◆ Your objective ◆
Reproduce everything from the line containing "Show me where **right" down to the end of the listing, both ends included, with "Show me where" swapped for "Locate" and nothing else changed. Leave the pictures out of your answer.

◆ Data for the task ◆
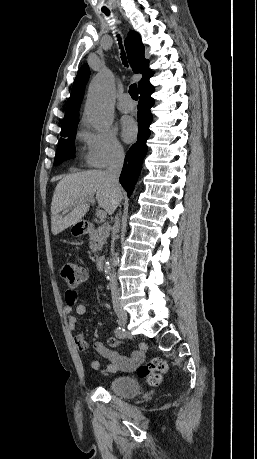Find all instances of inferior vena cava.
<instances>
[{
  "label": "inferior vena cava",
  "mask_w": 257,
  "mask_h": 459,
  "mask_svg": "<svg viewBox=\"0 0 257 459\" xmlns=\"http://www.w3.org/2000/svg\"><path fill=\"white\" fill-rule=\"evenodd\" d=\"M123 162H124V152L122 148H115L109 158L108 161V166L105 170V173L109 179L110 185L112 187L113 192L118 196L120 193V185H119V176L123 167ZM120 203L119 197L116 198L115 200V205L118 206ZM120 228V220L118 215L115 217V222L113 226V236H112V266H116L117 264V254L114 252V242L116 239V234L119 231ZM111 295H112V301H113V306L114 308L118 307L121 304L120 300V292L118 289V284H117V278L116 274L113 273L111 274Z\"/></svg>",
  "instance_id": "602c4592"
}]
</instances>
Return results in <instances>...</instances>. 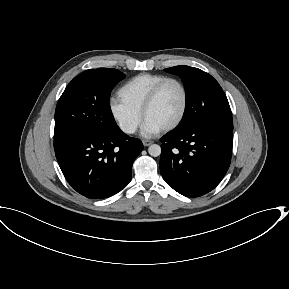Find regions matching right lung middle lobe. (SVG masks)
Listing matches in <instances>:
<instances>
[{"instance_id":"1","label":"right lung middle lobe","mask_w":289,"mask_h":289,"mask_svg":"<svg viewBox=\"0 0 289 289\" xmlns=\"http://www.w3.org/2000/svg\"><path fill=\"white\" fill-rule=\"evenodd\" d=\"M124 77L116 69H89L68 84L55 110L54 149L83 134L117 127L109 98Z\"/></svg>"}]
</instances>
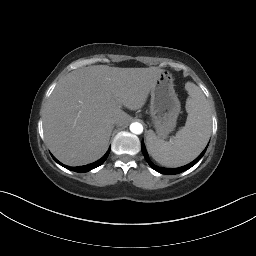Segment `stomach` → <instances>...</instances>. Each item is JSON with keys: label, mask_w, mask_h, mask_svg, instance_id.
<instances>
[{"label": "stomach", "mask_w": 256, "mask_h": 256, "mask_svg": "<svg viewBox=\"0 0 256 256\" xmlns=\"http://www.w3.org/2000/svg\"><path fill=\"white\" fill-rule=\"evenodd\" d=\"M173 81L172 75L163 71L151 90V120L156 133L162 138L174 130L181 110Z\"/></svg>", "instance_id": "1"}]
</instances>
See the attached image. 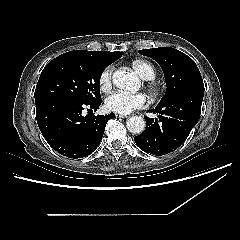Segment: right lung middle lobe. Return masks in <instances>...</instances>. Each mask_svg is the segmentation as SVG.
Listing matches in <instances>:
<instances>
[{
	"label": "right lung middle lobe",
	"mask_w": 240,
	"mask_h": 240,
	"mask_svg": "<svg viewBox=\"0 0 240 240\" xmlns=\"http://www.w3.org/2000/svg\"><path fill=\"white\" fill-rule=\"evenodd\" d=\"M112 62L86 50L58 56L44 67L35 89V101L50 96L69 97L84 104L100 101V78Z\"/></svg>",
	"instance_id": "right-lung-middle-lobe-1"
}]
</instances>
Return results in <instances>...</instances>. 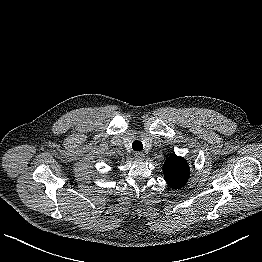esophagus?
Wrapping results in <instances>:
<instances>
[{"label":"esophagus","instance_id":"esophagus-1","mask_svg":"<svg viewBox=\"0 0 262 262\" xmlns=\"http://www.w3.org/2000/svg\"><path fill=\"white\" fill-rule=\"evenodd\" d=\"M134 156H135V159L139 161L143 160L145 157L142 152H135Z\"/></svg>","mask_w":262,"mask_h":262}]
</instances>
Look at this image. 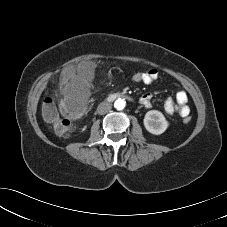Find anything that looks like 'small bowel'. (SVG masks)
<instances>
[{
	"instance_id": "c3829d8e",
	"label": "small bowel",
	"mask_w": 227,
	"mask_h": 227,
	"mask_svg": "<svg viewBox=\"0 0 227 227\" xmlns=\"http://www.w3.org/2000/svg\"><path fill=\"white\" fill-rule=\"evenodd\" d=\"M144 72H145V79L143 81L144 84L150 85L159 77V71L157 69H150ZM151 99L152 95L150 93H146L142 95V97L140 98V102L145 108H150ZM164 111L167 115H173L175 113L181 115L184 112L190 113V108L188 106V96L186 92L179 91L176 94L175 99L168 97L164 102Z\"/></svg>"
}]
</instances>
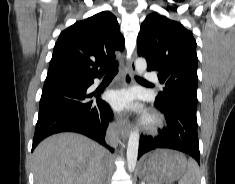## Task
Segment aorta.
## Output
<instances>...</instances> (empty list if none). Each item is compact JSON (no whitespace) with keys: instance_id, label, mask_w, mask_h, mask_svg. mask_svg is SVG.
I'll list each match as a JSON object with an SVG mask.
<instances>
[{"instance_id":"obj_1","label":"aorta","mask_w":235,"mask_h":184,"mask_svg":"<svg viewBox=\"0 0 235 184\" xmlns=\"http://www.w3.org/2000/svg\"><path fill=\"white\" fill-rule=\"evenodd\" d=\"M147 64L144 58L135 60V70L138 76H142L146 72ZM139 148V132H130L127 144V166L129 172H134L138 158Z\"/></svg>"}]
</instances>
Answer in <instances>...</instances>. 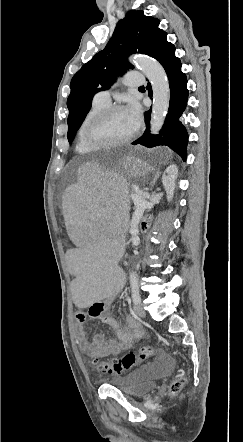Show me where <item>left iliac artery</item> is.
<instances>
[{"label":"left iliac artery","mask_w":243,"mask_h":442,"mask_svg":"<svg viewBox=\"0 0 243 442\" xmlns=\"http://www.w3.org/2000/svg\"><path fill=\"white\" fill-rule=\"evenodd\" d=\"M131 276H134V273H132ZM131 291H132V299H133V302H134L135 304L140 303L141 298H140V295H139V288H138V285H137V283L135 282V280H133V281L131 282Z\"/></svg>","instance_id":"44dca946"}]
</instances>
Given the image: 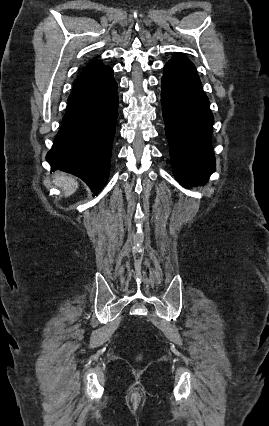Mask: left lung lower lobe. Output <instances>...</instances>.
Here are the masks:
<instances>
[{"label": "left lung lower lobe", "mask_w": 269, "mask_h": 426, "mask_svg": "<svg viewBox=\"0 0 269 426\" xmlns=\"http://www.w3.org/2000/svg\"><path fill=\"white\" fill-rule=\"evenodd\" d=\"M161 103L173 171L184 187L206 183L215 171L213 115L193 63L175 54L164 67Z\"/></svg>", "instance_id": "0a47b994"}]
</instances>
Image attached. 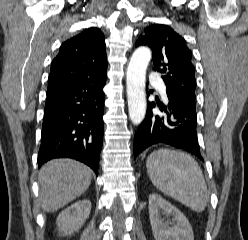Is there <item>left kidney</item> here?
<instances>
[{
	"instance_id": "left-kidney-1",
	"label": "left kidney",
	"mask_w": 248,
	"mask_h": 240,
	"mask_svg": "<svg viewBox=\"0 0 248 240\" xmlns=\"http://www.w3.org/2000/svg\"><path fill=\"white\" fill-rule=\"evenodd\" d=\"M162 215L171 216L172 220L164 221ZM149 217L155 240H194L184 214L157 194L149 196Z\"/></svg>"
}]
</instances>
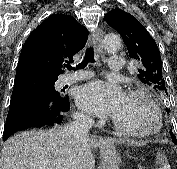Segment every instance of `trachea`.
<instances>
[{"label": "trachea", "instance_id": "1", "mask_svg": "<svg viewBox=\"0 0 177 169\" xmlns=\"http://www.w3.org/2000/svg\"><path fill=\"white\" fill-rule=\"evenodd\" d=\"M89 62L95 63L94 50L92 47H89L86 50L85 57H84L83 61L81 63H79L78 65H76V67H72L70 65H67L66 67L69 70L76 71V70L85 68Z\"/></svg>", "mask_w": 177, "mask_h": 169}]
</instances>
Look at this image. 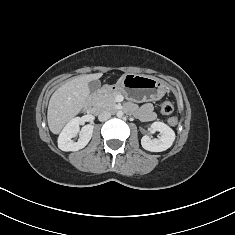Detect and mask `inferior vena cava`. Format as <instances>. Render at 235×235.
<instances>
[{
  "label": "inferior vena cava",
  "instance_id": "obj_1",
  "mask_svg": "<svg viewBox=\"0 0 235 235\" xmlns=\"http://www.w3.org/2000/svg\"><path fill=\"white\" fill-rule=\"evenodd\" d=\"M111 117V112L107 110H103L99 113L98 119L99 121H106Z\"/></svg>",
  "mask_w": 235,
  "mask_h": 235
}]
</instances>
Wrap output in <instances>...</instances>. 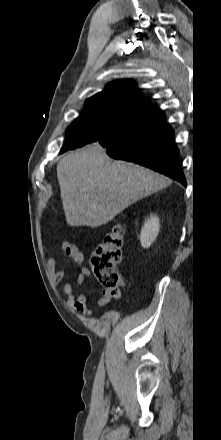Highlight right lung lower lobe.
Masks as SVG:
<instances>
[{"instance_id": "1", "label": "right lung lower lobe", "mask_w": 221, "mask_h": 440, "mask_svg": "<svg viewBox=\"0 0 221 440\" xmlns=\"http://www.w3.org/2000/svg\"><path fill=\"white\" fill-rule=\"evenodd\" d=\"M97 141L114 159L140 164L186 185L173 130L154 104L136 112Z\"/></svg>"}]
</instances>
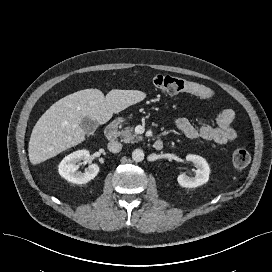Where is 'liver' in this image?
Here are the masks:
<instances>
[{
	"label": "liver",
	"instance_id": "obj_1",
	"mask_svg": "<svg viewBox=\"0 0 272 272\" xmlns=\"http://www.w3.org/2000/svg\"><path fill=\"white\" fill-rule=\"evenodd\" d=\"M146 93L118 90L106 96L98 89H85L67 95L54 103L35 124L28 146L33 165L42 163L85 140L81 122L88 117L105 124L114 113L141 102Z\"/></svg>",
	"mask_w": 272,
	"mask_h": 272
}]
</instances>
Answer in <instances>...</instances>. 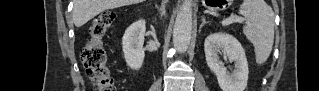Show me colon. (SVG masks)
Instances as JSON below:
<instances>
[{"instance_id": "colon-1", "label": "colon", "mask_w": 319, "mask_h": 91, "mask_svg": "<svg viewBox=\"0 0 319 91\" xmlns=\"http://www.w3.org/2000/svg\"><path fill=\"white\" fill-rule=\"evenodd\" d=\"M113 12L98 15L90 26V37L82 49V61L93 89L97 91H114L115 85L107 66L104 37L114 21Z\"/></svg>"}]
</instances>
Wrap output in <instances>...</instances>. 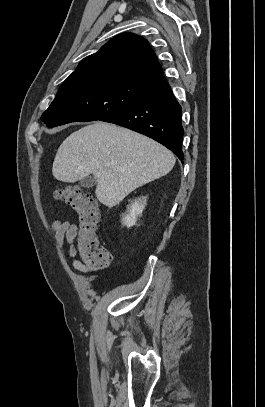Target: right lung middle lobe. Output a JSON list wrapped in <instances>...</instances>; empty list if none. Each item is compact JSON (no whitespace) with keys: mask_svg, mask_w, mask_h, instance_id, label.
<instances>
[{"mask_svg":"<svg viewBox=\"0 0 265 407\" xmlns=\"http://www.w3.org/2000/svg\"><path fill=\"white\" fill-rule=\"evenodd\" d=\"M155 87L101 74L67 78L41 120L49 127L102 120L146 98Z\"/></svg>","mask_w":265,"mask_h":407,"instance_id":"dd1d6c3e","label":"right lung middle lobe"}]
</instances>
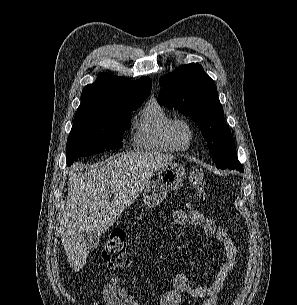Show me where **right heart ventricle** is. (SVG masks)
Segmentation results:
<instances>
[{
    "instance_id": "right-heart-ventricle-1",
    "label": "right heart ventricle",
    "mask_w": 297,
    "mask_h": 305,
    "mask_svg": "<svg viewBox=\"0 0 297 305\" xmlns=\"http://www.w3.org/2000/svg\"><path fill=\"white\" fill-rule=\"evenodd\" d=\"M174 119L175 117L157 101L147 103L135 124V147L141 150L178 151L169 131Z\"/></svg>"
}]
</instances>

◆ Solution for this exercise ◆
Locate **right heart ventricle** is. (SVG masks)
Segmentation results:
<instances>
[{
    "instance_id": "right-heart-ventricle-1",
    "label": "right heart ventricle",
    "mask_w": 297,
    "mask_h": 305,
    "mask_svg": "<svg viewBox=\"0 0 297 305\" xmlns=\"http://www.w3.org/2000/svg\"><path fill=\"white\" fill-rule=\"evenodd\" d=\"M174 119L175 117L157 101L147 103L135 124V147L141 150L178 151L169 131Z\"/></svg>"
}]
</instances>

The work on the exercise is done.